Por desgracia, el único curso que cambió fue el de la historia de Frigost... Y de la manera más inesperada. Cuando el frío de desiembro azotó la isla, enormes cantidades de nieve se amontonaron en las pendientes del monte Tórrido, justo encima del pueblo. Se acumularon tan rápidamente que amenazaban con desplomarse.
Pocos minutos después del comienzo de la glaciación, escuchamos a lo lejos un ruido sordo y monstruoso, un rugido que parecía proceder de los infiernos. Era como un terremoto, un tifón en el mar, un gran estruendo que avecinaba lo peor... La sacudida fue tan violenta que rompió el frágil equilibrio que protegía nuestras vidas de lo inevitable: la avalancha.
En un instante, un torrente de polvo helado cayó sobre nosotros, cubriéndolo todo a su paso. En lugar de lava, parecía que el volcán escupía ríos de nieve que, al bajar rodando por la vertiente, se convertían en una despiadada tormenta de nieve. Sin tiempo para reaccionar, la nieve arrastró a nuestros hombres y acabó con nuestros bienes, y nuestras casas quedaron atrapadas bajo una espesa capa de hielo.

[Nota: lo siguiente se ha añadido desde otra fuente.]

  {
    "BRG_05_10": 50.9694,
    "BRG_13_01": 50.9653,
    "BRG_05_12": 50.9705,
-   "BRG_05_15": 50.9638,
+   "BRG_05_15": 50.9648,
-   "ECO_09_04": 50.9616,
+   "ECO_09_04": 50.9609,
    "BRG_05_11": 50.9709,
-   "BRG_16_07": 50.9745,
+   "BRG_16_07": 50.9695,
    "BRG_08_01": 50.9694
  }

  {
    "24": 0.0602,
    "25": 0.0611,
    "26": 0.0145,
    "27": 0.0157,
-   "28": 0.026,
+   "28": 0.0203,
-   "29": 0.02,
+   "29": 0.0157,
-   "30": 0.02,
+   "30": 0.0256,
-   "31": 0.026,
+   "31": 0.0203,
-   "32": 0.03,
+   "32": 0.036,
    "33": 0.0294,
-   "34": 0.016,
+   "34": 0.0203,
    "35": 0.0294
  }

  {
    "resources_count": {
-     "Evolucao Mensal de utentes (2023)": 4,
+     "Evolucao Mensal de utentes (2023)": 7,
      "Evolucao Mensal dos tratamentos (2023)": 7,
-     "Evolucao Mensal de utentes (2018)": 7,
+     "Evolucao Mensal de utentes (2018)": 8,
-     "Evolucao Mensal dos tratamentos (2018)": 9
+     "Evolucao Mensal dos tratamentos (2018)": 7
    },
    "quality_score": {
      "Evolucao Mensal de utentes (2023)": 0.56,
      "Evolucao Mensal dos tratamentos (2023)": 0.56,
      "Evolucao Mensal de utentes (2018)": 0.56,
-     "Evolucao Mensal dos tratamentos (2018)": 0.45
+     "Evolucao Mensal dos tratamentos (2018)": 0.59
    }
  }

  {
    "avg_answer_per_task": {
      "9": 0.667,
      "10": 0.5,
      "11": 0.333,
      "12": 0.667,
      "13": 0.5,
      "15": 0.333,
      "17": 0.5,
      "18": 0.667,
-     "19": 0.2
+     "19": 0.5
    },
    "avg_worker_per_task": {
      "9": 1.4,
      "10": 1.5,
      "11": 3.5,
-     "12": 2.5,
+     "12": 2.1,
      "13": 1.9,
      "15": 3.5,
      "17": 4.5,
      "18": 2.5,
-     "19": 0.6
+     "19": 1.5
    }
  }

La avalancha fue breve, violenta, despiadada. Y sepultó el pueblo Salpicado para siempre.
Cuando uno sobrevive a una tragedia de este tipo, tarda bastante tiempo en recuperarse. La gente del pueblo lo había perdido todo. En pocos minutos, todas nuestras esperanzas fueron destruidas, barridas por toneladas de nieve. Pero el frío cortante de desiembro nos obligaba a sobrevivir. Teníamos que reaccionar rápido si no queríamos morir congelados.
Los más cobardes huyeron sin mirar atrás. Sin ningún remordimiento, abandonaron el lugar que les había acogido con los brazos abiertos. Prefirieron ir en busca de la comodidad, en lugar de asumir las consecuencias de sus actos. Estos fueron los que más tarde acusaron al conde de ser el responsable de todos sus males. ¡Hipócritas!

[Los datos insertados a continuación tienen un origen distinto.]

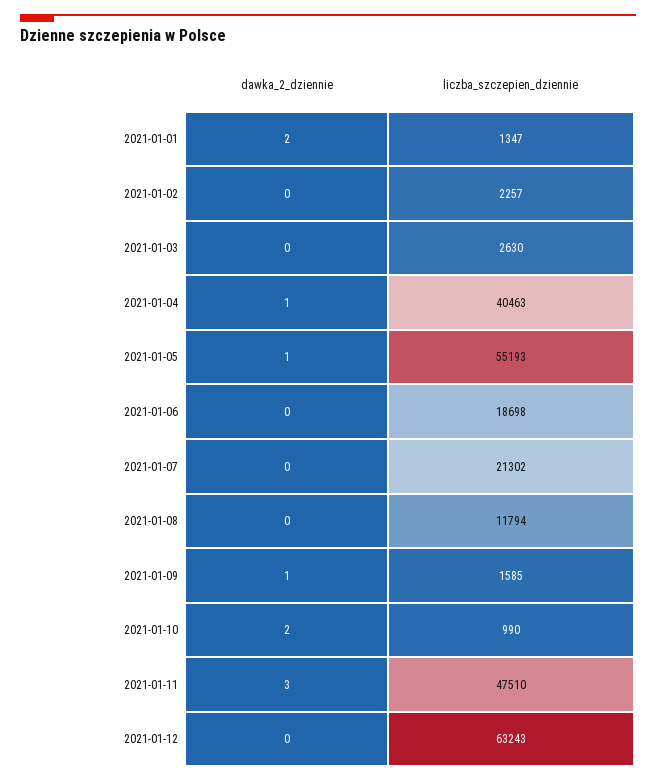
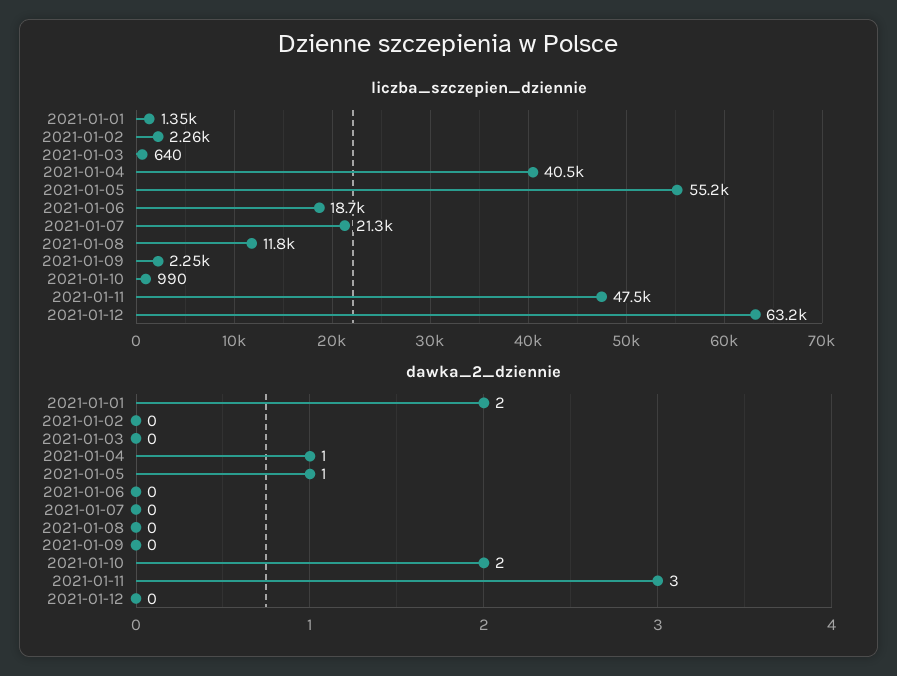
  {
    "dawka_2_dziennie": {
      "2021-01-01": 2,
      "2021-01-02": 0,
      "2021-01-03": 0,
      "2021-01-04": 1,
      "2021-01-05": 1,
      "2021-01-06": 0,
      "2021-01-07": 0,
      "2021-01-08": 0,
-     "2021-01-09": 1,
+     "2021-01-09": 0,
      "2021-01-10": 2,
      "2021-01-11": 3,
      "2021-01-12": 0
    },
    "liczba_szczepien_dziennie": {
      "2021-01-01": 1347,
      "2021-01-02": 2257,
-     "2021-01-03": 2630,
+     "2021-01-03": 640,
      "2021-01-04": 40463,
      "2021-01-05": 55193,
      "2021-01-06": 18698,
      "2021-01-07": 21302,
      "2021-01-08": 11794,
-     "2021-01-09": 1585,
+     "2021-01-09": 2250,
      "2021-01-10": 990,
      "2021-01-11": 47510,
      "2021-01-12": 63243
    }
  }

Los demás, por el contrario, nos ofrecimos a limpiar los tejados de las casas y a reparar todo lo que se podía. Estábamos bastante trastornados, pero seguimos siendo fieles al conde. Después de todo, Kontatrás no era el único responsable de lo que había sucedido. Todos habían participado en el proyecto. Y ¿quién habría podido prever ese giro nefasto de los acontecimientos?